How can Julianne Hough be to blame? Who even is she? Don’t blame that girl just for taking a part someone gave to her. Blame whoever cast her thinking she was a box office draw. I mean, if someone casts me in a movie tomorrow and it tanks, can you really say “It’s all Rafi’s fault because no one wanted to go see him.” I mean, yeah, my feelings would be hella hurt, but nobody knows me. Don’t make me the star of your shitty movie that nobody wants to see.
And to be honest, I haven’t even seen a review of this movie. Not that I even looked, because I have no desire to see it whatsoever. And that is the point. For me to cease being blinded by the fuckery that is Tom Cruise, the reviews would have to be SO AMAZING, I would literally kill myself if I didn’t go see it. And a movie of that caliber hasn’t come along since Homeward Bound: The Incredible Journey. (Sally Field was just so good as Sassy, wasn’t she?)

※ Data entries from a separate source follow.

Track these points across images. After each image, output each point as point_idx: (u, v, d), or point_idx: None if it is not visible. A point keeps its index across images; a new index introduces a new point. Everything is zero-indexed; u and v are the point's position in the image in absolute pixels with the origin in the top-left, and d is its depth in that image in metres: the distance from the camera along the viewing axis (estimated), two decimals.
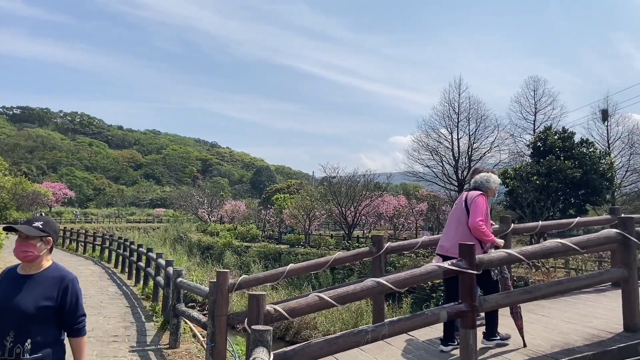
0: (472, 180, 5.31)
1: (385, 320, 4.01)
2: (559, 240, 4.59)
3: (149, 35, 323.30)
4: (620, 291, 4.96)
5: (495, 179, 5.26)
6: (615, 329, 4.90)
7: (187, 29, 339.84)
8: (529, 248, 4.53)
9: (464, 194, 5.22)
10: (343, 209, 30.10)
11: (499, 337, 4.83)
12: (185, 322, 8.01)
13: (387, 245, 6.62)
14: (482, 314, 5.18)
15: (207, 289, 5.81)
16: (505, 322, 5.05)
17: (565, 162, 26.14)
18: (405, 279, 3.96)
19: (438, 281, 14.96)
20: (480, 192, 5.06)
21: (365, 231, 36.48)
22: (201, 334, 7.63)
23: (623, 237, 4.75)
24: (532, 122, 37.33)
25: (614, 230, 4.84)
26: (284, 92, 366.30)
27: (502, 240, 5.17)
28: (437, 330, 5.28)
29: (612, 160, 31.02)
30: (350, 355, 4.69)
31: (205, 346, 5.92)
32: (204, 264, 27.00)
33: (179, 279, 7.36)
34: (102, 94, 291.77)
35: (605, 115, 36.19)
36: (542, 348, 4.55)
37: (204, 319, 6.21)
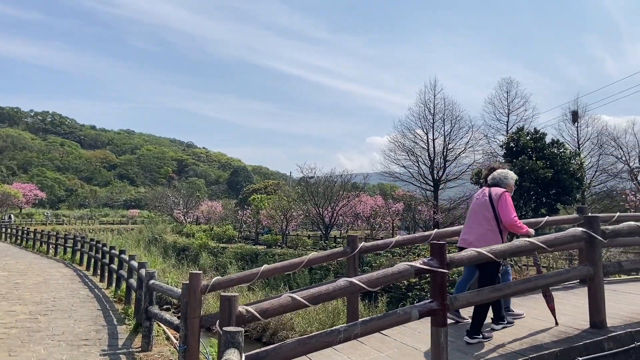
0: (490, 177, 5.59)
1: (358, 320, 4.04)
2: (527, 238, 4.69)
3: (124, 34, 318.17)
4: (586, 288, 5.09)
5: (512, 175, 5.58)
6: (581, 326, 5.03)
7: (163, 28, 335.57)
8: (499, 247, 4.61)
9: (485, 190, 5.47)
10: (320, 209, 30.13)
11: (481, 336, 4.91)
12: (159, 325, 7.91)
13: (361, 245, 6.66)
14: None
15: (180, 290, 5.75)
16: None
17: (537, 162, 26.67)
18: (378, 278, 3.98)
19: (414, 280, 15.12)
20: (505, 189, 5.33)
21: (342, 231, 36.58)
22: (174, 337, 7.54)
23: (589, 236, 4.87)
24: (505, 123, 37.99)
25: (580, 228, 4.97)
26: (261, 92, 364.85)
27: (533, 230, 5.43)
28: (408, 329, 5.33)
29: (582, 161, 31.79)
30: (324, 355, 4.70)
31: (177, 349, 5.85)
32: (179, 266, 26.69)
33: (152, 281, 7.26)
34: (75, 93, 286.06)
35: (575, 116, 37.02)
36: (511, 345, 4.64)
37: (177, 321, 6.14)
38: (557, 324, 5.09)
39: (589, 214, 5.72)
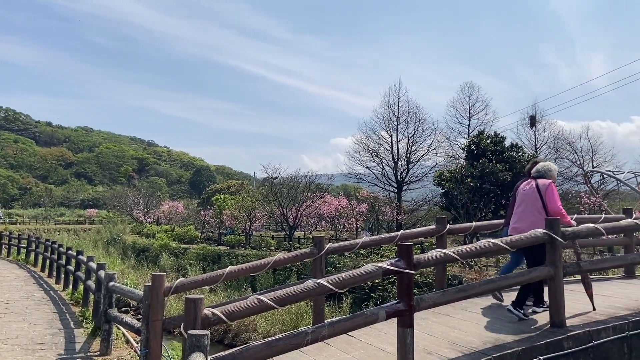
0: (534, 169, 6.08)
1: (325, 321, 4.01)
2: (491, 240, 4.77)
3: (82, 29, 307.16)
4: (547, 288, 5.22)
5: (555, 167, 6.15)
6: (542, 325, 5.15)
7: (123, 24, 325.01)
8: (464, 248, 4.68)
9: (531, 181, 5.94)
10: (284, 209, 30.02)
11: (543, 306, 5.67)
12: (118, 328, 7.68)
13: (328, 246, 6.64)
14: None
15: (141, 293, 5.59)
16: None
17: (497, 165, 27.35)
18: (346, 279, 3.97)
19: (377, 280, 15.23)
20: (551, 181, 5.83)
21: (306, 232, 36.54)
22: (135, 340, 7.34)
23: (550, 237, 5.00)
24: (467, 127, 38.83)
25: (541, 230, 5.09)
26: (224, 91, 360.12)
27: (575, 222, 5.88)
28: (374, 330, 5.34)
29: None
30: (290, 357, 4.65)
31: (138, 352, 5.69)
32: (139, 267, 26.09)
33: (111, 283, 7.05)
34: (30, 89, 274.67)
35: (533, 121, 38.20)
36: (474, 345, 4.70)
37: (137, 324, 5.97)
38: (594, 309, 5.59)
39: (549, 216, 5.88)
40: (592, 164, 35.22)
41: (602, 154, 36.62)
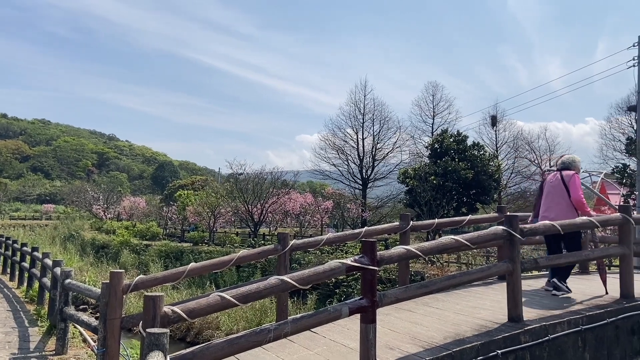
0: (560, 161, 6.57)
1: (289, 318, 3.98)
2: (452, 236, 4.84)
3: (39, 18, 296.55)
4: (505, 284, 5.34)
5: (578, 159, 6.60)
6: (500, 320, 5.27)
7: (82, 14, 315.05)
8: (426, 244, 4.73)
9: (557, 174, 6.35)
10: (249, 206, 29.82)
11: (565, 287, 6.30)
12: (75, 327, 7.46)
13: (292, 242, 6.61)
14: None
15: (99, 290, 5.43)
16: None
17: (459, 163, 27.92)
18: (309, 276, 3.95)
19: (342, 277, 15.31)
20: (574, 172, 6.23)
21: (271, 228, 36.41)
22: (92, 339, 7.14)
23: (509, 234, 5.11)
24: (431, 125, 39.45)
25: (501, 227, 5.20)
26: (188, 86, 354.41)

And if this ain’t the end all, how do you go from “Tom Cruise is so shitty” to “Adam Sandler is shittier”? How is that even relevant? At least pick an actor in the same realm as Tom Cruise, like Val Kilmer or something. But Adam Sandler? That’s like saying “McDonald’s is shitty but Sarah Silverman is shittier.” They both give me cramps, but that doesn’t mean they’re in the same category.
Hollywood is a mess. What happened to being run by Jews? Did they pass the baton to Scientologists and nobody told me? Because somethin in the milk ain’t clean out there and I liked it much more when everything was nice and kosher.